Y me extrañaba la insistencia, porque no comprendo que pueda tener nada de interés mi amistad para una chica mayor. Me besó. El chico dio la mano muy serio. Luego, en el coche, me he enterado de que son los hijos de don Rafael y de que ella se llama Elvira. Tiene los ojos más bonitos que he visto.

Hoy ha sido la tercera clase de alemán. A la salida me vine con Alicia por la cuesta de la cárcel. Ella vive bastante cerca de casa, en una callecita detrás de la Catedral, pero hasta este curso no lo había sabido. Desde la ventana de mi cuarto se ve el tejado de su casa. Alicia habla poco y me gusta estar con ella más que con las otras chicas, que se ríen siempre de todo y por las bobadas más grandes.

Hacía una tarde estupenda y andábamos sin prisa porque eran sólo las seis. Nos paramos en la Plaza del Mercado a oír al charlatán de la culebra, y daba pereza arrancar de allí. Por fin nos fuimos y yo saqué mi bocadillo. Le he dicho a Alicia que si ella no encuentra que el profesor de alemán está un poco triste, pero ella dice que no, que le parece muy simpático. Qué tiene que ver la simpatía; si además no es que esté triste tampoco exactamente, es que tiene un aire de estar en otro sitio, algo especial, que dan ganas de saber lo que está pensando. Se lo venía explicando bastante alto y con entusiasmo para ver si se lo hacía entender, y de pronto él en persona se nos puso al lado. Yo no sé ni cuándo apareció, porque me había parado un momento hablando, y al mirar a Alicia me chocó la cara que estaba poniendo; entonces es cuando le vi a él en la parte de allá. Dijo que buenas tardes y que si íbamos dando un paseo, pero no era un saludo de pasada sino que echó a andar con nosotras, a nuestro paso. Menos mal que se había puesto al lado de Alicia, y como ella me cogió del brazo para seguir andando, me lo tapaba casi comple-tamente; así oía lo que hablaba sin tenerle que mirar. Nos tenía que haber oído, seguro, lo que dijimos, si venía detrás. Ni a levantar la cara me atrevía.

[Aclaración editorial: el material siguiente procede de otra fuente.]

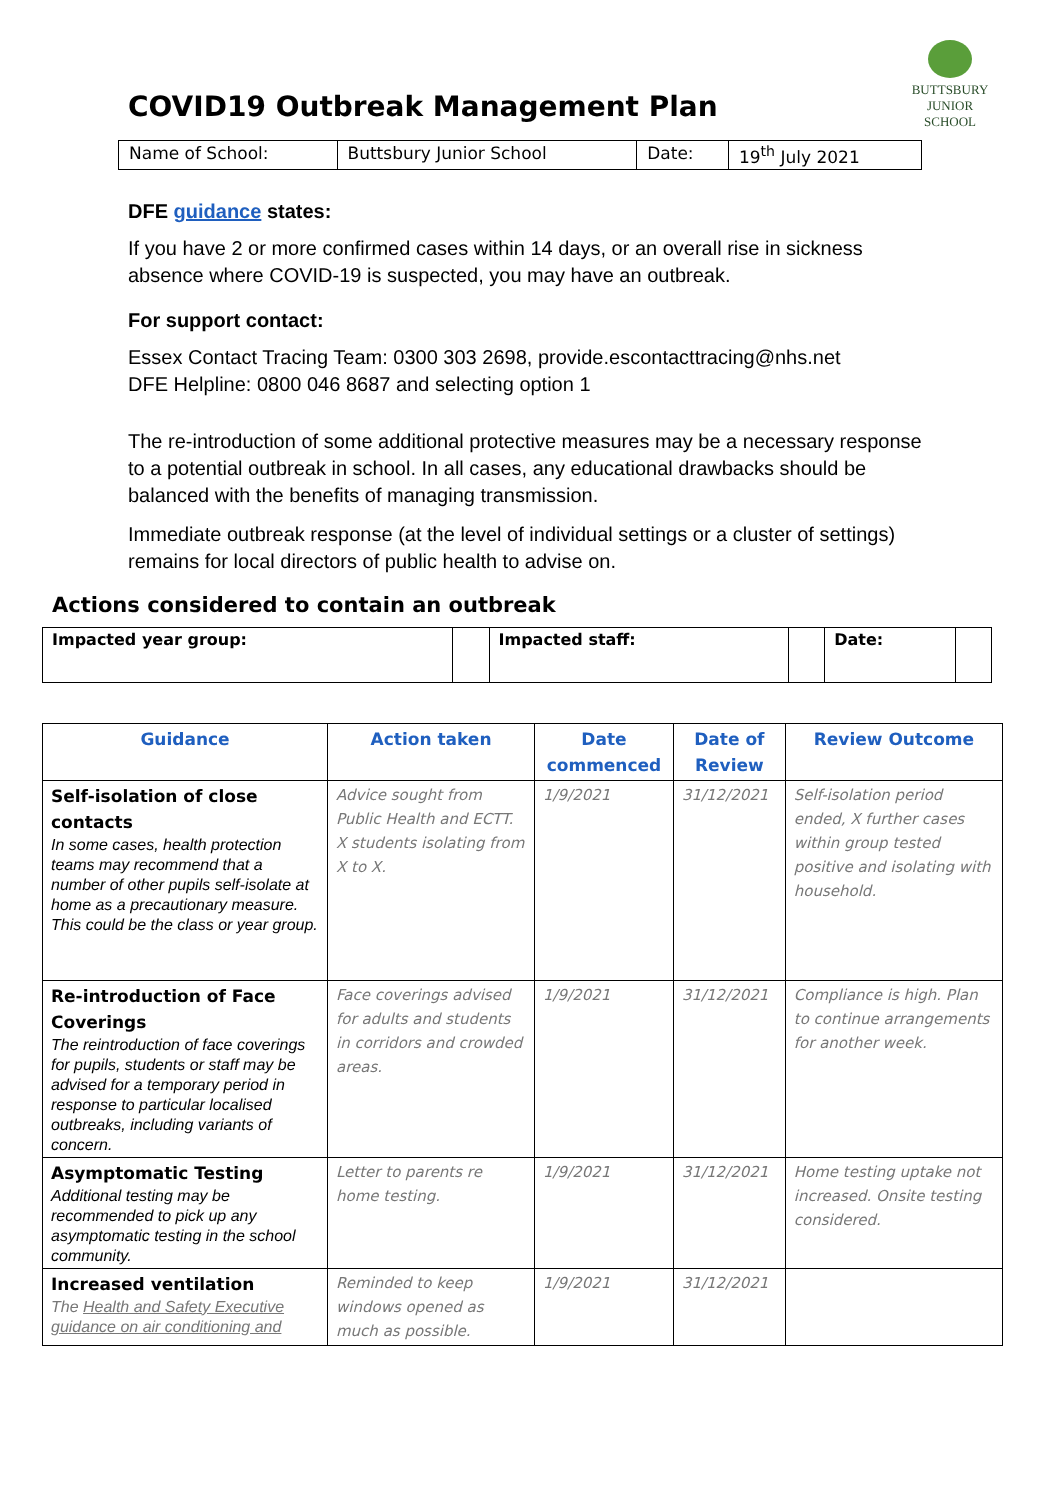COVID19 Outbreak Management Plan
BUTTSBURY
JUNIOR SCHOOL
| Name of School: | Buttsbury Junior School | Date: | 19<sup>th</sup> July 2021 |
DFE guidance states:
If you have 2 or more confirmed cases within 14 days, or an overall rise in sickness absence where COVID-19 is suspected, you may have an outbreak.
For support contact:
Essex Contact Tracing Team: 0300 303 2698, provide.escontacttracing@nhs.net
DFE Helpline: 0800 046 8687 and selecting option 1
The re-introduction of some additional protective measures may be a necessary response to a potential outbreak in school. In all cases, any educational drawbacks should be balanced with the benefits of managing transmission.
Immediate outbreak response (at the level of individual settings or a cluster of settings) remains for local directors of public health to advise on.
Actions considered to contain an outbreak
| Impacted year group: | | Impacted staff: | | Date: | |
| Guidance | Action taken | Date commenced | Date of Review | Review Outcome |
| --- | --- | --- | --- | --- |
| Self-isolation of close contacts In some cases, health protection teams may recommend that a number of other pupils self-isolate at home as a precautionary measure. This could be the class or year group. | Advice sought from Public Health and ECTT. X students isolating from X to X. | 1/9/2021 | 31/12/2021 | Self-isolation period ended, X further cases within group tested positive and isolating with household. |
| Re-introduction of Face Coverings The reintroduction of face coverings for pupils, students or staff may be advised for a temporary period in response to particular localised outbreaks, including variants of concern. | Face coverings advised for adults and students in corridors and crowded areas. | 1/9/2021 | 31/12/2021 | Compliance is high. Plan to continue arrangements for another week. |
| Asymptomatic Testing Additional testing may be recommended to pick up any asymptomatic testing in the school community. | Letter to parents re home testing. | 1/9/2021 | 31/12/2021 | Home testing uptake not increased. Onsite testing considered. |
| Increased ventilation The Health and Safety Executive guidance on air conditioning and | Reminded to keep windows opened as much as possible. | 1/9/2021 | 31/12/2021 | |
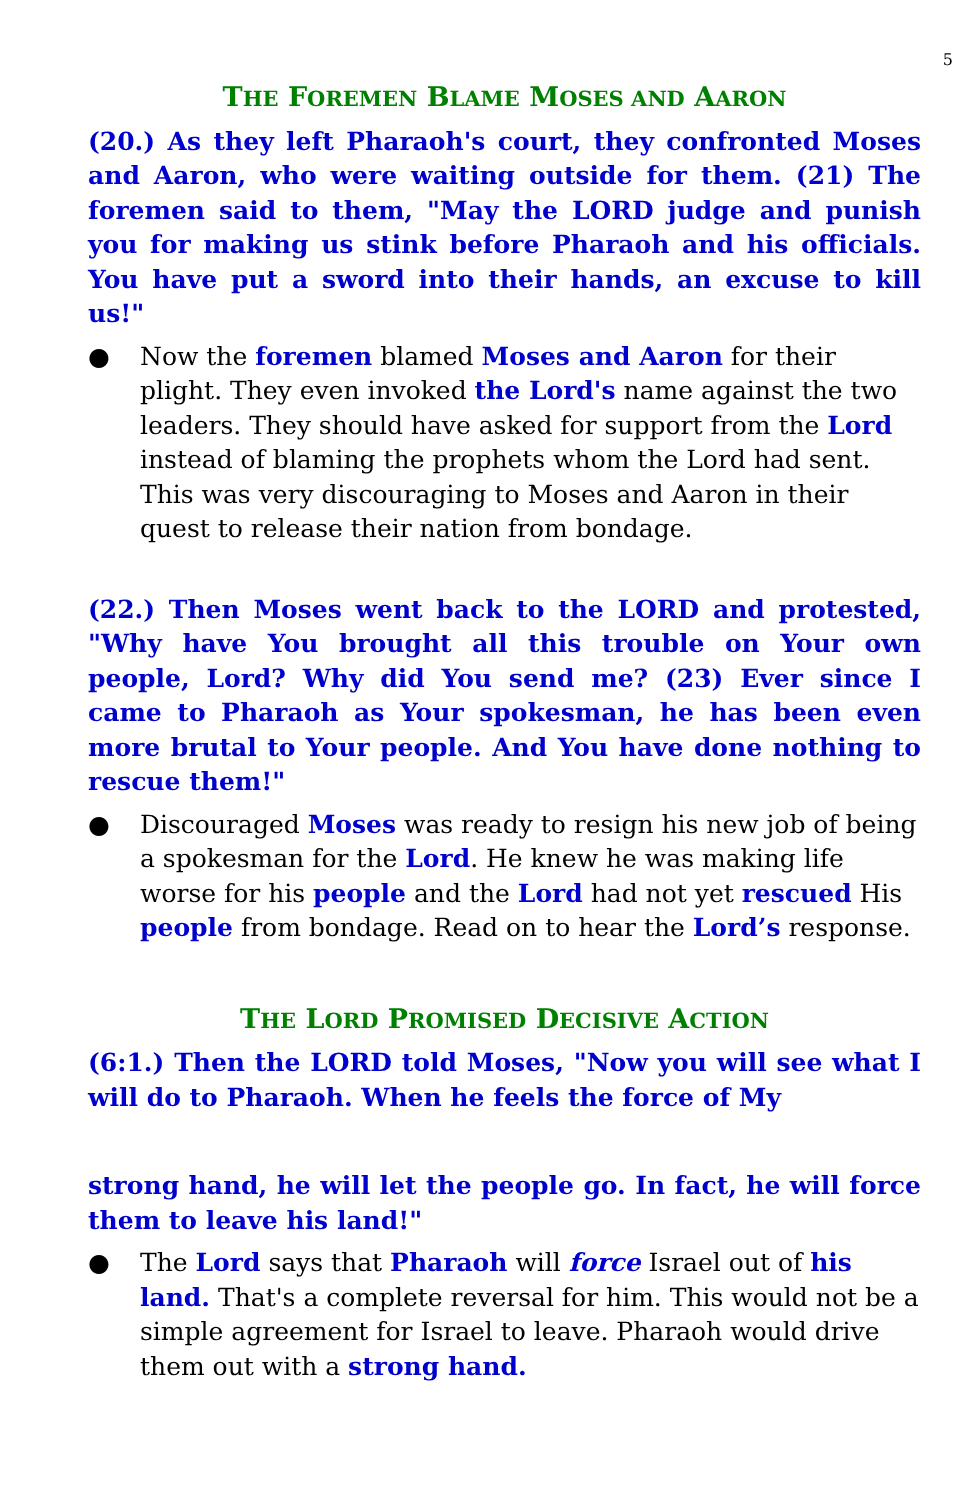5
THE FOREMEN BLAME MOSES AND AARON
(20.) As they left Pharaoh's court, they confronted Moses and Aaron, who were waiting outside for them. (21) The foremen said to them, "May the LORD judge and punish you for making us stink before Pharaoh and his officials. You have put a sword into their hands, an excuse to kill us!"
● Now the foremen blamed Moses and Aaron for their plight. They even invoked the Lord's name against the two leaders. They should have asked for support from the Lord instead of blaming the prophets whom the Lord had sent. This was very discouraging to Moses and Aaron in their quest to release their nation from bondage.
(22.) Then Moses went back to the LORD and protested, "Why have You brought all this trouble on Your own people, Lord? Why did You send me? (23) Ever since I came to Pharaoh as Your spokesman, he has been even more brutal to Your people. And You have done nothing to rescue them!"
● Discouraged Moses was ready to resign his new job of being a spokesman for the Lord. He knew he was making life worse for his people and the Lord had not yet rescued His people from bondage. Read on to hear the Lord’s response.
THE LORD PROMISED DECISIVE ACTION
(6:1.) Then the LORD told Moses, "Now you will see what I will do to Pharaoh. When he feels the force of My
strong hand, he will let the people go. In fact, he will force them to leave his land!"
● The Lord says that Pharaoh will force Israel out of his land. That's a complete reversal for him. This would not be a simple agreement for Israel to leave. Pharaoh would drive them out with a strong hand.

Dijo que le gustan las clases como la que hemos dado hoy, con pocas alumnas, pero que le extraña el poco interés que tienen las chicas de todos los cursos, y más todavía que las que faltan le pongan pretextos de enfermas, habiendo advertido él desde el primer día que piensa dar aprobado general y no poner faltas de asistencias. Por lo visto siempre lo ha hecho así, también en otros sitios donde haya dado clase, en el extranjero o donde sea, esto de no obligar a nadie a aprender; dice que nada más aprende el que tiene ganas y que por eso no da sobresaliente ni nada, para que el que estudie no lo haga por la nota, sino por el interés de aprender.

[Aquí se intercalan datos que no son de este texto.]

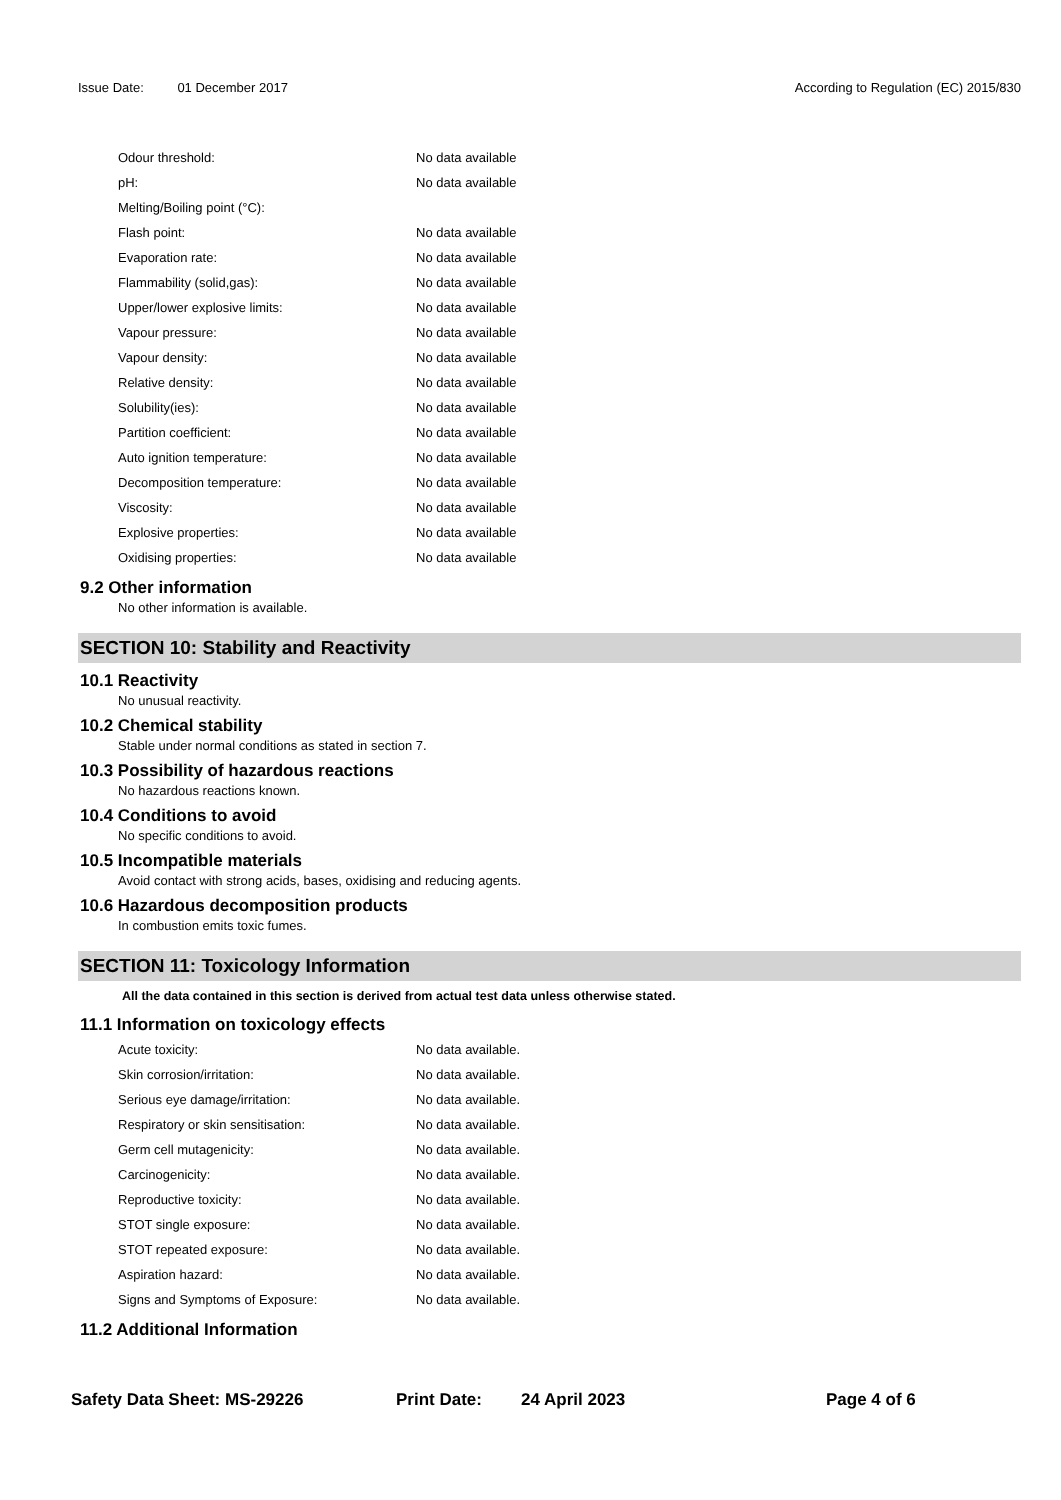Issue Date: 01 December 2017 According to Regulation (EC) 2015/830
| Odour threshold: | No data available |
| pH: | No data available |
| Melting/Boiling point (°C): | |
| Flash point: | No data available |
| Evaporation rate: | No data available |
| Flammability (solid,gas): | No data available |
| Upper/lower explosive limits: | No data available |
| Vapour pressure: | No data available |
| Vapour density: | No data available |
| Relative density: | No data available |
| Solubility(ies): | No data available |
| Partition coefficient: | No data available |
| Auto ignition temperature: | No data available |
| Decomposition temperature: | No data available |
| Viscosity: | No data available |
| Explosive properties: | No data available |
| Oxidising properties: | No data available |
9.2 Other information
No other information is available.
SECTION 10: Stability and Reactivity
10.1 Reactivity
No unusual reactivity.
10.2 Chemical stability
Stable under normal conditions as stated in section 7.
10.3 Possibility of hazardous reactions
No hazardous reactions known.
10.4 Conditions to avoid
No specific conditions to avoid.
10.5 Incompatible materials
Avoid contact with strong acids, bases, oxidising and reducing agents.
10.6 Hazardous decomposition products
In combustion emits toxic fumes.
SECTION 11: Toxicology Information
All the data contained in this section is derived from actual test data unless otherwise stated.
11.1 Information on toxicology effects
| Acute toxicity: | No data available. |
| Skin corrosion/irritation: | No data available. |
| Serious eye damage/irritation: | No data available. |
| Respiratory or skin sensitisation: | No data available. |
| Germ cell mutagenicity: | No data available. |
| Carcinogenicity: | No data available. |
| Reproductive toxicity: | No data available. |
| STOT single exposure: | No data available. |
| STOT repeated exposure: | No data available. |
| Aspiration hazard: | No data available. |
| Signs and Symptoms of Exposure: | No data available. |
11.2 Additional Information
Safety Data Sheet: MS-29226 Print Date: 24 April 2023 Page 4 of 6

Yo iba muy tímida. Me admiraba la serenidad con que Alicia atendía y decía alguna cosa para contestarle, levantando la cara hacia él. Por ejemplo, le dijo que el certificado médico que yo le había presentado el otro día no era falso, que yo sí había estado mala todo el mes de octubre. Y entonces él se rió y dijo que qué buena amiga, y cruzó la cabeza por delante de ella para mirarme. Para mí lo peor era no saber qué hacer con el bocadillo a medio comer. Si seguía comiéndolo, se me quitaban del todo las esperanzas de llegar a decir una palabra con la boca llena, y llevarlo en la mano era tanto estorbo que sólo podía pensar en deshacerme de él; así que no dejaba de mirar por si veía algún pobre para dárselo, y por fin abrí la cartera y lo metí allí, sin envolver ni nada, como que se me ha llenado de grasa todo el cuaderno de limpio de literatura

A todo esto llegamos a la bocacalle de Alicia y pasó algo horrible, que el profesor llevaba mi mismo camino. Cuando quise recordar ya estábamos andando juntos los dos solos. Se salió y me dejó por dentro de la acera. Yo me puse a contar los portales que faltaban para llegar a casa, y me sentía ridícula sin decir nada. Me paré un momento en el escaparate de la librería: estábamos los dos en el espejo del fondo, él más atrás de mí, mucho más alto, y en ese momento se puso a hablar de unas revistas alemanas que había allí. Dijo el título con familiaridad como si yo tuviera también que conocerlo, y decidió com-prar algunos números para que leyéramos en clase Hablaba todavía en plural como si Alicia no se hubiera ido Entró en la librería y yo con él; ni siquiera pude hacer otra cosa porque se apartó para dejarme pasar delante.